One of the lovely city parks, beside St Patrick’s Cathedral in the heart of the Liberties, should be on your list for a visit.

Anna Santos, the manager of the Tram Cafe. Photo: Mary Phelan

St Patrick’s Park, in the Liberties, Dublin, is a delightful place in the centre of the city to while away some time.  It is popular with tourists and locals alike, and many pass through there on their way to visit St Patrick’s Cathedral.

At every corner, there is an interesting building and part of history staring back at you.  St Patrick’s Cathedral is on one side, and the Liberties College, which was built by the Guinness family, on the other, as were the red brick buildings called the Iveagh Trust, built in the early 1900s, as affordable housing for people in the area, and are as sturdy today as they were the day they were built.

The park was once a large slum and market area, and when the Iveagh Trust decided, in 1906, to turn the area into a park, they accommodated the traders who had been plying their wares there by building the Iveagh market on Francis Street.

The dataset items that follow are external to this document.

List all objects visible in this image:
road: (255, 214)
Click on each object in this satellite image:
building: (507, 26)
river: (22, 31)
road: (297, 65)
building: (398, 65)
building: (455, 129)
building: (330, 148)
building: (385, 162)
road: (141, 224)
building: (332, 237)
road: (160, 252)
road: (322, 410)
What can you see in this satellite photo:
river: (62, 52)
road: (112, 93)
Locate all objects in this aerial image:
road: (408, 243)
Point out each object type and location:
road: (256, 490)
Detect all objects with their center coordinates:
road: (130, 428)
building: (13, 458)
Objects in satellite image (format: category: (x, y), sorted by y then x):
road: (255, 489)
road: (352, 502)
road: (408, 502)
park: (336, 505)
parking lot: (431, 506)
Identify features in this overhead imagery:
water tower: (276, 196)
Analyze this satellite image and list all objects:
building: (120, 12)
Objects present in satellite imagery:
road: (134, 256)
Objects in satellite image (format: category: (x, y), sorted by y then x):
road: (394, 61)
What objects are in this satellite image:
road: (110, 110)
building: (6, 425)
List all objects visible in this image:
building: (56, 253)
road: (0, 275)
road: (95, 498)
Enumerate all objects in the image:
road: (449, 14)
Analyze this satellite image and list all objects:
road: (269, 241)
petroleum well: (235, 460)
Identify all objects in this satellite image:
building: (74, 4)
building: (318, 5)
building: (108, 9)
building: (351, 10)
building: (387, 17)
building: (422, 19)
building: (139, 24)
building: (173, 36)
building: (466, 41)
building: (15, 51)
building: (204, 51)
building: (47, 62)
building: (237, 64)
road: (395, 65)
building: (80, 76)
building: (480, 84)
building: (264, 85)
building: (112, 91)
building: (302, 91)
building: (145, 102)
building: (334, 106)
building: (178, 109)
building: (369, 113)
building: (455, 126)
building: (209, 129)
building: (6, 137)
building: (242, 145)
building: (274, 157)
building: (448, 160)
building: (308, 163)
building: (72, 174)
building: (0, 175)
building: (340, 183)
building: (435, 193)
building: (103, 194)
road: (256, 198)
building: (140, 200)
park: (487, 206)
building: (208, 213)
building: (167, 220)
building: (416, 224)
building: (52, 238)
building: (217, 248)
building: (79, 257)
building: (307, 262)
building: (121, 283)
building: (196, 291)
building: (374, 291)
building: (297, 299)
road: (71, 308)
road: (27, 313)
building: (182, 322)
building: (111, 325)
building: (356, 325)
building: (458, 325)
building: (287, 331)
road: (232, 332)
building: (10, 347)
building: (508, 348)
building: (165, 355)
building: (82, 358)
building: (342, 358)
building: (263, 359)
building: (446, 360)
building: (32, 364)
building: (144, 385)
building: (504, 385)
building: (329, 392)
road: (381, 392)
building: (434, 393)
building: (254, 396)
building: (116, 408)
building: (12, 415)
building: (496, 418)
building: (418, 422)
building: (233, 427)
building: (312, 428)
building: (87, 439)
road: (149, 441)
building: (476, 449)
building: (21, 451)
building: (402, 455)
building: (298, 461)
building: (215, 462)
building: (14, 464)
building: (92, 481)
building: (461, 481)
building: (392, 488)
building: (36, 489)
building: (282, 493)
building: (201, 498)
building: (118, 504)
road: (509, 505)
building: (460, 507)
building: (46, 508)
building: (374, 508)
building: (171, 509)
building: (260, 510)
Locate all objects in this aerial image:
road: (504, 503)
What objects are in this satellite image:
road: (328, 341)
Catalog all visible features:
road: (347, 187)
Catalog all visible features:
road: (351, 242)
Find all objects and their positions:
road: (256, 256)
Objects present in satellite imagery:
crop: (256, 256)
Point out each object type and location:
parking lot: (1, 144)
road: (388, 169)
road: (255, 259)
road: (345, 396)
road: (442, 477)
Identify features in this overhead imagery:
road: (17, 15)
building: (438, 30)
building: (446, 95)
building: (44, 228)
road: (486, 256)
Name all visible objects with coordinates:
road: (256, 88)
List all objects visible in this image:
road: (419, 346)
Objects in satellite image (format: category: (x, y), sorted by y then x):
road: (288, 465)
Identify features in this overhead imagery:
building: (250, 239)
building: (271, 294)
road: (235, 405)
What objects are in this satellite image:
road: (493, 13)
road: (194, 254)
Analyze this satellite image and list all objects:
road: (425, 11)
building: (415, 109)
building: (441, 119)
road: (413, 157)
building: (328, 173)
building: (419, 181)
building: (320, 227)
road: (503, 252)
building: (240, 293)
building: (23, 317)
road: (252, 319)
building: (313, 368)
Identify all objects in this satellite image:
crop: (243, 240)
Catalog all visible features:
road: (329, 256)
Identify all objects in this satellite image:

This was a much more suitable and comfortable place for them, with a roof and facilities they did not have before. The market had a ‘wet’ section for fish, meat, etc, and the ‘dry’ market sold clothes. The rules of the market included the fact that any clothes that were sold there had to be disinfected. However, the story of the market is for another story, as sadly the building is in a legal dispute.

There is a market in St Patrick’s Park these days, but of a very different kind, that sells anything from books to jewellery and is open every Sunday from 11am to 4pm.  There is often live music there too.

Plaques of some famous Irish writers are on display in the Literary Parade, on the east side of the park, some of which include Jonathan Swift, James Joyce, and Samuel Beckett.

Also in the park is a sculpture called the “The Liberty Bell”, which represents the fact that the park is situated in one of the liberties of the city.  It is believed that St Patrick baptised the first pagans in the park, and water from the river Poddle was used in the baptismal ceremony.

There is also a rewilding area in the park – in place of the old flower beds – to help restore ecosystems and to encourage bees to pollinate.

In summer, it is a popular place for people to stop and have picnics, and for people working in the area to bring their lunch. Children are also catered for.

People enjoying a coffee and a chat at the Tram Cafe. Photo: Mary Phelan

Last but not least, there is a lovely coffee shop called The Tram Cafe, with tables and chairs outside.  It is open daily from 10 to 4pm, depending on the weather, and the manager, Anna Santos, who is Brazilian, tells me that their ham and cheese toasties, as well as their coffee from Columbia, are really good, and keenly priced too. And judging from the amount of people waiting for coffee, it must be good!